ServPro, a reclamation contractor, began vacuuming up water, ripping out carpet and removing wet drywall and ceiling tiles. The fire had touched off the conference room sprinkler system, which ran water through a 1.5-inch line for four hours. While the fire itself damaged a portion of the roof and conference room, the sprinklers left several inches of water throughout the third-floor offices. The water also made its way down to the second floor, where it drenched United Airlines’ offices, ticket counters and baggage belt system, rendering them unusable. The terminal’s main electrical switchgear area also took on a lot of water. But after it was removed, an electrical contractor assessed the area and deemed it operationally safe.

Contractors immediately set to work erecting temporary walls to prevent the public from entering damaged areas. Airport staff relocated United’s ticket counters, and information technology personnel rerouted cabling and wiring for the airline’s communications system. COS employees also developed signage to direct the public when the terminal reopened. ServPro laid temporary carpet over the concrete floor where soaked carpeting had been ripped out.

Throughout the day, COS management held briefings in the airport’s operations and maintenance building to keep airline, rental car and concessions tenants informed about what was being done and when the terminal would reopen.

At 3:30 p.m., the mayor and fire chief held a press conference to inform the public that the terminal would be fully functional and all airlines operating at full capacity by 3:30 the following morning. It had been a sleepless night and following day, but the terminal reopened just 23 hours after airport management resumed control of the building.

“We would not have been able to get up and running so quickly without the support of our staff and community,” Miller reflects. “And the leadership of our mayor and contracting community,” Stover quickly adds. “Those relationships—together with the airport staff that showed up at two in the morning and worked 24 hours straight to make sure the airport could reopen—it wouldn’t have happened without those people.”

Moving Forward

While COS officials expect the airport’s insurance to cover damages and repairs, they did not have to wait for investigation results before paying contractors. To get things moving more quickly, the Colorado Springs City Council passed an emergency ordinance allowing the airport to spend up to $5 million on fire recovery.

“The $5 million comes from money we have in our capital improvement funds,” Phillips clarifies. “We just needed the authorization to spend it. It does not come from public tax funds.”

Interestingly, COS had recently hired HB&A Architects to develop a terminal modernization plan. With money in the budget for upgrades and modifications, the airport is carefully tracking funding sources as recovery proceeds.

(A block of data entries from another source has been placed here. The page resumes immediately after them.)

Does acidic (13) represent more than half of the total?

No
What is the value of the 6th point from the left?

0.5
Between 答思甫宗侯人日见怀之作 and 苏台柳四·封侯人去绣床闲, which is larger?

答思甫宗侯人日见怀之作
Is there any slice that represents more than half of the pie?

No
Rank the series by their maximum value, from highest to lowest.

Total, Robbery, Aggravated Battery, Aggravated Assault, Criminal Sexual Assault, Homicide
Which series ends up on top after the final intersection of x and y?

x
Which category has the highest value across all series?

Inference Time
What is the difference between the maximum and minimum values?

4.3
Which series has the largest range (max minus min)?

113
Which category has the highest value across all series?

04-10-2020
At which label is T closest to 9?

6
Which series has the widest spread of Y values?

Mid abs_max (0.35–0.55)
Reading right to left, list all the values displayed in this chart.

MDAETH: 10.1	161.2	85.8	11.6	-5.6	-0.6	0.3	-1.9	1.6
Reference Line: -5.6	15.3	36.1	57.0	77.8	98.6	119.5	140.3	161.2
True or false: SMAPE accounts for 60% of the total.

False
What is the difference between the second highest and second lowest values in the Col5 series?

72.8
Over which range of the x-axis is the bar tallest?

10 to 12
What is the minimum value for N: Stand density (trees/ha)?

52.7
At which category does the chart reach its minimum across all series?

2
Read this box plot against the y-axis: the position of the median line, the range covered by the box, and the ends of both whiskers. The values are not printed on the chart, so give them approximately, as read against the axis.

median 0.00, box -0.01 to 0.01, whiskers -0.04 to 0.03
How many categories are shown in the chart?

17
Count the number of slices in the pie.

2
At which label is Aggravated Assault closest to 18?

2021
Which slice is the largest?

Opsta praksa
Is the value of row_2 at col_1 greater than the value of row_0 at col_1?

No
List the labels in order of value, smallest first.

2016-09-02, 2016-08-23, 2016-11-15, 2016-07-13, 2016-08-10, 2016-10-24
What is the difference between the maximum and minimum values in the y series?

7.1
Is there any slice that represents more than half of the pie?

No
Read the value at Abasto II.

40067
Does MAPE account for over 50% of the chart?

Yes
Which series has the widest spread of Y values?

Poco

“Virtually everything touched by water has to be cleaned or removed,” Phillips remarks. “The water flowed through ceiling tiles, ducts and between walls. Now you have mold and mildew issues. The carpeting has been ripped out and the entire drop ceiling on a large portion of the first floor torn down. Now we have the opportunity to think about what we want to do different. These are the kinds of decisions we are making over a six- to 12-month period rather than a two-year period.

“The most important thing is that nobody was hurt,” Phillips stresses.

The airport anticipates finishing repairs to the second and third floors by mid-November. Repairs to the baggage claim area are scheduled to begin early next year.